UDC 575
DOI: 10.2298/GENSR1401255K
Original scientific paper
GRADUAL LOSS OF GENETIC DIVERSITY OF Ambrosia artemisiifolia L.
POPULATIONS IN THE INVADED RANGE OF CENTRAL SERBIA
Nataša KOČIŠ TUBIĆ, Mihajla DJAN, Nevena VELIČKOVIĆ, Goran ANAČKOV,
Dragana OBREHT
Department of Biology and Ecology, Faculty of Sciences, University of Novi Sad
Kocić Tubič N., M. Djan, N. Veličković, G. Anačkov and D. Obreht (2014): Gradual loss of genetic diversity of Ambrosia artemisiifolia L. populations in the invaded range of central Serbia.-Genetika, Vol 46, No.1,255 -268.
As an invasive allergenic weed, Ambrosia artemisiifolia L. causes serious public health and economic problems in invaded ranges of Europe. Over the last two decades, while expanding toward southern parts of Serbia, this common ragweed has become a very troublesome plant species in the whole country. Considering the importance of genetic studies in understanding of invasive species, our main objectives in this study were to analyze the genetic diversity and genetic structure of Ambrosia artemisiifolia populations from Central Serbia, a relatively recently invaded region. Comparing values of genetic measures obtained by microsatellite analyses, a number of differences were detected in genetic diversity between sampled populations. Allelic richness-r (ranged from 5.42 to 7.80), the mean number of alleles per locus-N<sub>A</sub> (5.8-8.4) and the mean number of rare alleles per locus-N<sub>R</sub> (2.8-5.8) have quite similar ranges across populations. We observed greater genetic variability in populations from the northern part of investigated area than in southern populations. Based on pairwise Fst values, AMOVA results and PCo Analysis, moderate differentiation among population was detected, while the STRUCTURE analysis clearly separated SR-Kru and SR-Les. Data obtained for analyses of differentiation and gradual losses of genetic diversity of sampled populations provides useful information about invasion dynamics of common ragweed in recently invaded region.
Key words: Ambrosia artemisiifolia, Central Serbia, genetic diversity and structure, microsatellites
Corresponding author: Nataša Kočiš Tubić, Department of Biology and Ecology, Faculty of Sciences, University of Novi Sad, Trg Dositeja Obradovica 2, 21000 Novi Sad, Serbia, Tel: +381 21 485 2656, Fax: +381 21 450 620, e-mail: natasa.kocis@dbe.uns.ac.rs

════════

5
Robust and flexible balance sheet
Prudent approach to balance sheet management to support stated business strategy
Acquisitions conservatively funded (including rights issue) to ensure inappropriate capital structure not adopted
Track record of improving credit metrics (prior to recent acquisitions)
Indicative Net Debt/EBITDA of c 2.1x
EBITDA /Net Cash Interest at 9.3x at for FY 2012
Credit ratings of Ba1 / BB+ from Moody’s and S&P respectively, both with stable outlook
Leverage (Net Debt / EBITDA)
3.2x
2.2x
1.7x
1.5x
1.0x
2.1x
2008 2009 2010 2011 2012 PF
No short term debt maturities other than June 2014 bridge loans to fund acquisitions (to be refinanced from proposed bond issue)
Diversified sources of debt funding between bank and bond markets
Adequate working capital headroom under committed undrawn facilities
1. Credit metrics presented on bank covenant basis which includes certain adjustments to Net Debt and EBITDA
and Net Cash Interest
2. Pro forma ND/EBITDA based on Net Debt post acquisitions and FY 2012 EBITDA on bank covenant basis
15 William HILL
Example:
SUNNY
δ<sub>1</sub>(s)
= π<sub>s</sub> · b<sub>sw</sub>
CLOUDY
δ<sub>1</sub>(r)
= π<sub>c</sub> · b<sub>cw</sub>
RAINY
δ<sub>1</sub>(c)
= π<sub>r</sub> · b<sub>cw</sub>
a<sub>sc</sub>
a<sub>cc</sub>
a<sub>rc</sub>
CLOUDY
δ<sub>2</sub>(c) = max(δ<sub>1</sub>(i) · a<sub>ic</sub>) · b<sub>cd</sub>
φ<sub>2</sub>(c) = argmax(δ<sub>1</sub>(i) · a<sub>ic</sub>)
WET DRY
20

════════

▶ [Work to complete] Your answer should consist of each line above in which "basis" appears.

▶ [Output]
1. Credit metrics presented on bank covenant basis which includes certain adjustments to Net Debt and EBITDA
2. Pro forma ND/EBITDA based on Net Debt post acquisitions and FY 2012 EBITDA on bank covenant basis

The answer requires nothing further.